Mehbooba Mufti, daughter of Held Kashmir chief minister and president of the Peoples Democratic Party (PDP), which governs in the region alongside Modi’s party, will be inducted into the 65-member council, two sources with knowledge of the matter said.
Modi is expected to announce the changes - his second reshuffle of the executive body since he stormed to power last May - before he departs for an overseas trip on April 8, the sources said.
His Bharatiya Janata Party made history in February when it formed a surprise coalition in Occupied Kashmir with the PDP, the first time the Hindu nationalist party has had a role in governing the Muslim-majority state that is the centre of a long-running revolt against Indian rule.
The PDP’s decision last month to release from prison a leading figure in that revolt angered opposition politicians and embarrassed Modi just as he is struggling to get key pieces of his economic reform agenda passed in parliament.
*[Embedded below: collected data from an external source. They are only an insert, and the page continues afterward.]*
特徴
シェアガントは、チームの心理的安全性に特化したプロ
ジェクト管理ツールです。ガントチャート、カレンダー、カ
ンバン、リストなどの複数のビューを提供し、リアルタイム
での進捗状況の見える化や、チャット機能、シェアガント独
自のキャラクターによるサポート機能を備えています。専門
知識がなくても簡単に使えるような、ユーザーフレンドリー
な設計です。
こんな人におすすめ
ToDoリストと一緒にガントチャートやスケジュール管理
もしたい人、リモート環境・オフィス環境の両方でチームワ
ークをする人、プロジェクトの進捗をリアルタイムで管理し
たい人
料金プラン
That includes a controversial bill to change land acquisition rules, which has been held up in the upper house where Modi’s party lacks a majority.
Kashmir is claimed by both India and Pakistan and the nuclear-armed neighbours have fought two wars over the contested region since 1947.
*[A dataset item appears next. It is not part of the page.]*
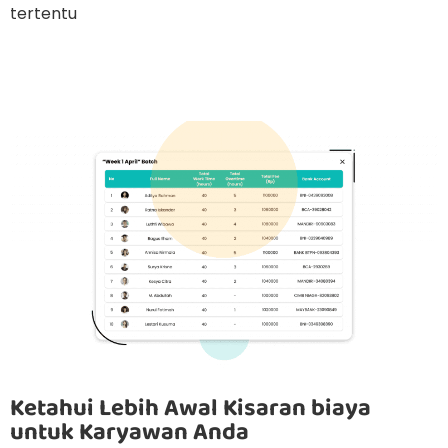
tertentu
Ketahui Lebih Awal Kisaran biaya
untuk Karyawan Anda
Unlike Modi’s party, the PDP supports self-rule for the region. Among several other expected changes to the council, Modi will also induct a representative from the Shiv Sena party, the BJP’s coalition partner in the populous state of Maharashtra, one of the sources said.
AVALANCHE KILLS FOUR
INDIAN SOLDIERS
AFP adds: An avalanche triggered by heavy snowfall killed four Indian soldiers in the Ladakh region of Occupied Kashmir near the border with China, officials said on Saturday.
The soldiers were travelling in a convoy of three army vehicles which was struck by an avalanche on Friday, the army’s northern command spokesman, SD Goswami told AFP. The avalanche hit at 5,600 metres near Changla Pass, about 500 kilometres east of the region’s main city of Srinagar. “The bodies of three soldiers were recovered. Another is presumed to be dead and a search operation is on to find him,” Goswami said.
Held Kashmir has had incessant rainfall during the past week, flooding homes and triggering landslides in many areas, killing at least 20 people. On Monday 16 people from two families were buried alive in a village in central Kashmir when a house they had gathered in was hit by a landslide.
Rescuers found the body of a 14-year-old boy on Saturday, five days after he was buried under the landslide along with 15 others whose bodies were extricated earlier. The bodies of four other people were recovered by rescuers Saturday after they were buried under a similar landslide a day earlier in the Doda area, 250 kilometres south of Srinagar.
Hundreds of people fled their homes fearing floods after days of heavy rainfall just six months after devastating floods hit the region last year, killing around 300 people and destroying infrastructure and property worth estimated $16 billion.
The Indian Met office has forecast more rains in the coming week, but the government appealed residents for calm, saying “the worst is over.”